Les parties débattant de la question de savoir quel niveau de preuve était applicable pour décider si l'usage antérieur était suffisamment prouvé, la Chambre en profite pour donner son opinion sur le sujet.
Elle rappelle que lorsque l'OEB doit décider si un usage antérieur a eu lieu lorsque les preuves sont essentiellement entre les mains de l'opposante, la jurisprudence a essayé de concilier deux aspects: d'une part le principe de libre appréciation des preuves, qui interdit par exemple d'attribuer systématiquement une plus faible valeur probante à des déclarations de témoins qu'à des textes de brevet, et d'autre part le fait que la partie qui conteste l'usage antérieur ne peut que pointer des incohérences dans la chaine de preuves. La distinction classique entre la balance des probabilité et la preuve au-delà de tout doute raisonnable résulte de ces considérations.

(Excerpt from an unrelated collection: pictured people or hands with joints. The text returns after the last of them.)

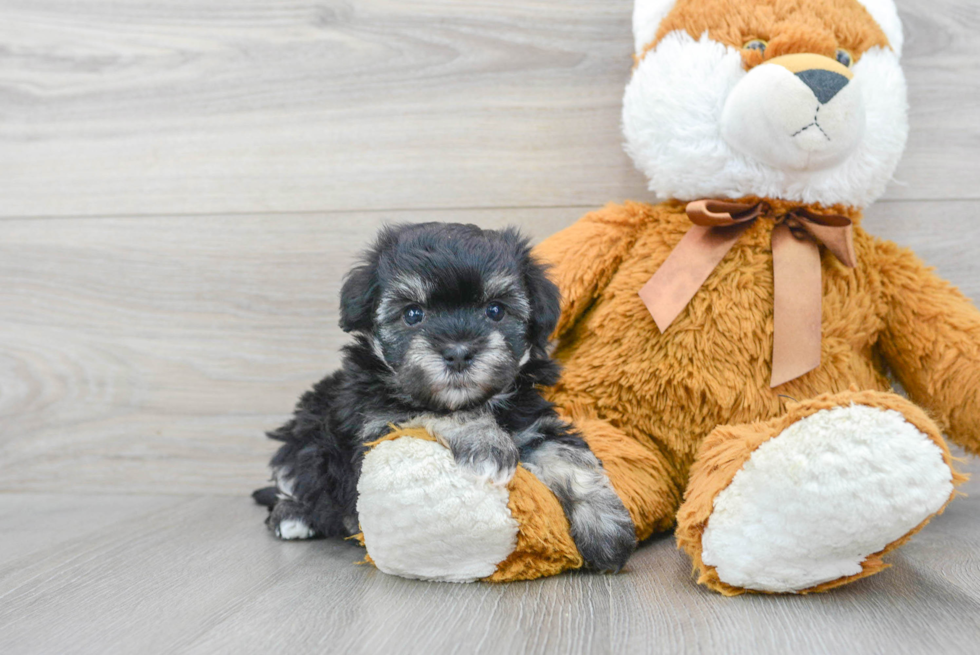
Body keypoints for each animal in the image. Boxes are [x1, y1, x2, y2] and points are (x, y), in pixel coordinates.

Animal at [253, 223, 636, 572]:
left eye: (496, 311)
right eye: (413, 313)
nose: (458, 352)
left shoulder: (534, 423)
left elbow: (572, 460)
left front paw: (608, 528)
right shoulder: (379, 420)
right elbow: (443, 412)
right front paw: (487, 443)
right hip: (305, 439)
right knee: (292, 482)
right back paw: (295, 516)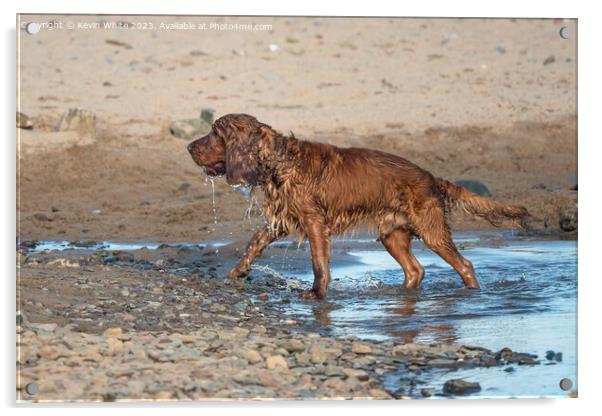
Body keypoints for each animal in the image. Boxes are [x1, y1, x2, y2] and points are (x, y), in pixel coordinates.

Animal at [186, 114, 524, 300]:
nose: (188, 146)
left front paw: (316, 295)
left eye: (215, 133)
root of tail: (431, 177)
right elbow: (255, 241)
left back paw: (472, 295)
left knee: (464, 264)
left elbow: (319, 264)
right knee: (415, 270)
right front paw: (238, 271)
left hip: (432, 231)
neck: (280, 162)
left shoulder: (314, 222)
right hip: (392, 234)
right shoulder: (284, 219)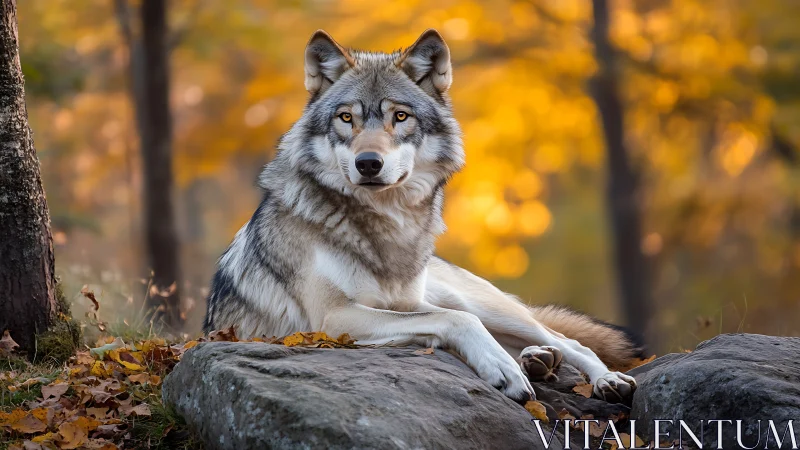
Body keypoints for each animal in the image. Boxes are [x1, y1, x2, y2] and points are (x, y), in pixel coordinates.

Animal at [203, 29, 644, 404]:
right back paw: (537, 360)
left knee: (567, 339)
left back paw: (602, 377)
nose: (368, 163)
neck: (389, 225)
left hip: (482, 302)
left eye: (400, 117)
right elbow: (456, 323)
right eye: (346, 118)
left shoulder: (401, 305)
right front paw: (502, 367)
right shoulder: (333, 318)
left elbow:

Pour la présente Chambre, ce qui est décisif, selon le principe de libre évaluation de la preuve, et quel que soit le niveau de preuve appliqué, est que les membres de l'organe décisionnaire soient personnellement convaincus.

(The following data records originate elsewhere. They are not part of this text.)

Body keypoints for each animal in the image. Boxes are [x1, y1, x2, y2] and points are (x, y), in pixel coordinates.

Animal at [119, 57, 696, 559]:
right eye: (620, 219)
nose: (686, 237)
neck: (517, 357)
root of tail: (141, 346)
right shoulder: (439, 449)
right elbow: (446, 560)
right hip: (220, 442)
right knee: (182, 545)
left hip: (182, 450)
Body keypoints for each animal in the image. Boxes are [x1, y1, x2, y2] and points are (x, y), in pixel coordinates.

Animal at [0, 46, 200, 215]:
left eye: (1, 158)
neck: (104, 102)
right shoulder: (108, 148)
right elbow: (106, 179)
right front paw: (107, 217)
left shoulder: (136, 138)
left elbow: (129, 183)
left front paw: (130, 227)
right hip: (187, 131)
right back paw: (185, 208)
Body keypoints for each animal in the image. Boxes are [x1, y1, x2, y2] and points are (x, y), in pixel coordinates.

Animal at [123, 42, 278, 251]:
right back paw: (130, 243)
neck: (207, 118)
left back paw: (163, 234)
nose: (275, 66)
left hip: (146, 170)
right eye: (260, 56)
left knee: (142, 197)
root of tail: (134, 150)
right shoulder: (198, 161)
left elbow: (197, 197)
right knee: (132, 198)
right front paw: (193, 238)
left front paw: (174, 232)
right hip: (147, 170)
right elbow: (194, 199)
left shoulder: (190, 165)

Le niveau de preuve porte sur le niveau de conviction : conviction qu'un fait est plus probable qu'un autre ou conviction au-delà de tout doute raisonnable qu'un fait est produit. Le terme "conviction" exclut donc des concepts tels que des "soupçons raisonnables". Comme le dit une décision britannique, le droit fonctionne selon un système binaire et les juges doivent décider si quelque chose s'est produit ou pas, pas si quelque chose aurait pu se produire. Le niveau de preuve correspond au niveau de persuasion que les juges doivent ressentir avant de décider que le fait s'est produit. Dit autrement, le niveau de preuve porte sur le niveau de conviction requis, pas sur l'objet de l'évaluation. Même si le niveau appliqué est la balance des probabilités, la question n'est pas de savoir si le fait allégué aurait pu se produire avec une certaine probabilité.
En outre, si un fait est considéré comme prouvé en appliquant le standard le plus strict (au-delà de tout doute raisonnable), il n'est pas besoin de trancher le niveau applicable.

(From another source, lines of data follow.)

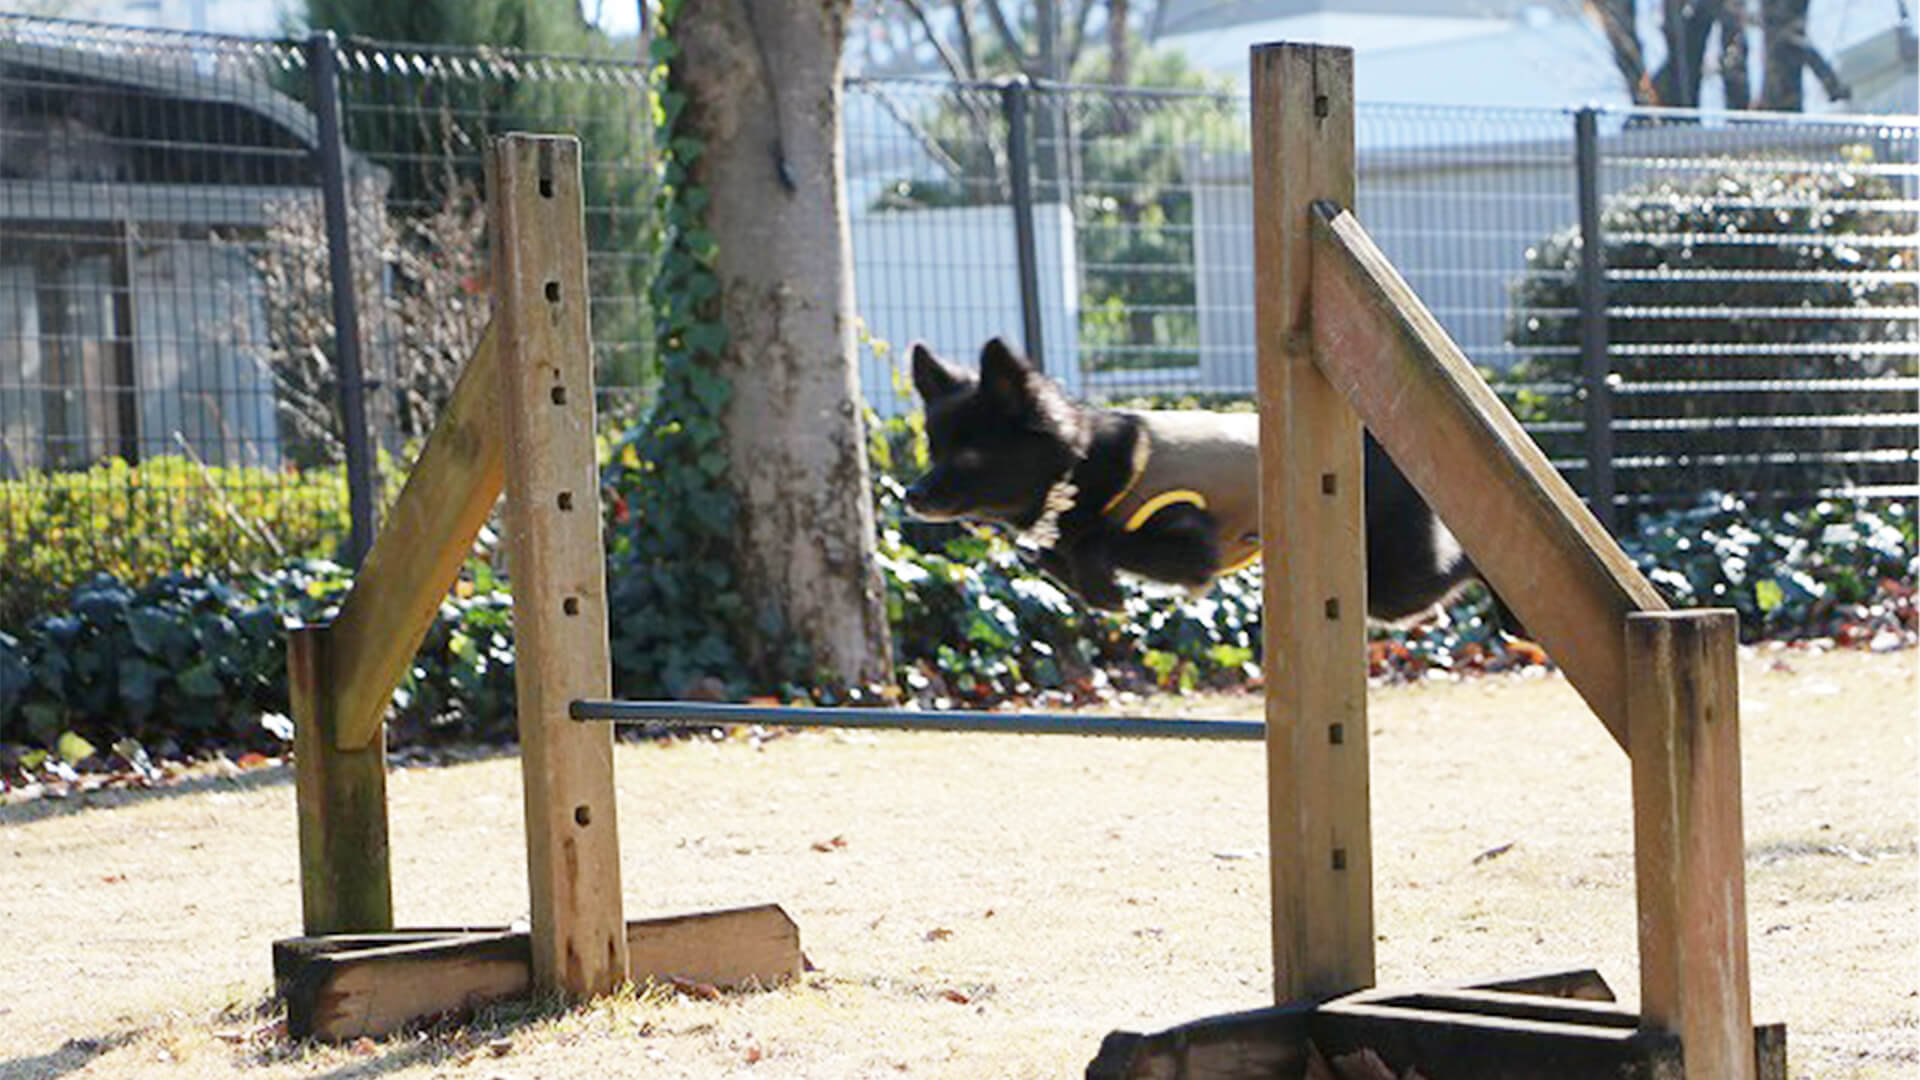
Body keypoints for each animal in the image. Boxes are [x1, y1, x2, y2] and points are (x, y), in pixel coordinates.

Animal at [906, 340, 1474, 618]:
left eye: (971, 454)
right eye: (934, 450)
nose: (911, 494)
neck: (1083, 466)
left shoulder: (1192, 548)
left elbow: (1098, 541)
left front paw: (1102, 587)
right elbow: (1049, 553)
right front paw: (1099, 591)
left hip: (1393, 579)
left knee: (1451, 569)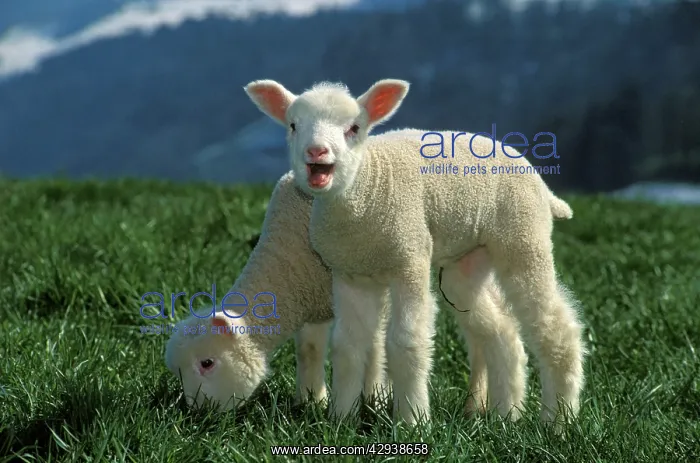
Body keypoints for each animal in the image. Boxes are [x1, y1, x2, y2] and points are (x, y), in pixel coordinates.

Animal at [164, 171, 529, 418]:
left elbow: (376, 346)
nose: (196, 413)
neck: (289, 256)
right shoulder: (312, 302)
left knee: (486, 334)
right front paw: (312, 400)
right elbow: (310, 351)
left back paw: (477, 404)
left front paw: (376, 398)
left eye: (207, 363)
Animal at [243, 78, 585, 428]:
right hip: (467, 263)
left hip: (523, 238)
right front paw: (341, 420)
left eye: (354, 128)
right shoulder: (350, 274)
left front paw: (412, 421)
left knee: (556, 327)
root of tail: (542, 185)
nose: (316, 152)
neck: (364, 188)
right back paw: (507, 415)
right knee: (501, 330)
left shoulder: (409, 260)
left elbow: (406, 343)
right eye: (293, 125)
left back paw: (559, 420)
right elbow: (348, 346)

Enfin, ce niveau de preuve n'exige pas la chaine de preuve théoriquement la plus complète possible. La question que l'organe décisionnaire doit se poser est plutôt de savoir si l'ensemble des preuves en l'état lui permet de considérer l'allégation factuelle comme vraie avec le degré de conviction requis, c'est-à-dire au-delà de tout doute raisonnable. Même s'il subsiste des doutes, le niveau de preuve est respecté dès lors que le doute subsistant n'est pas raisonnable, ce qui peut être compris comme globalement insubstantiel au regard de l'ensemble des éléments de preuve disponibles.
En l'espèce, et contrairement à la division d'opposition, la Chambre est convaincue au delà de tout doute raisonnable que le "produit 5" était accessible au public.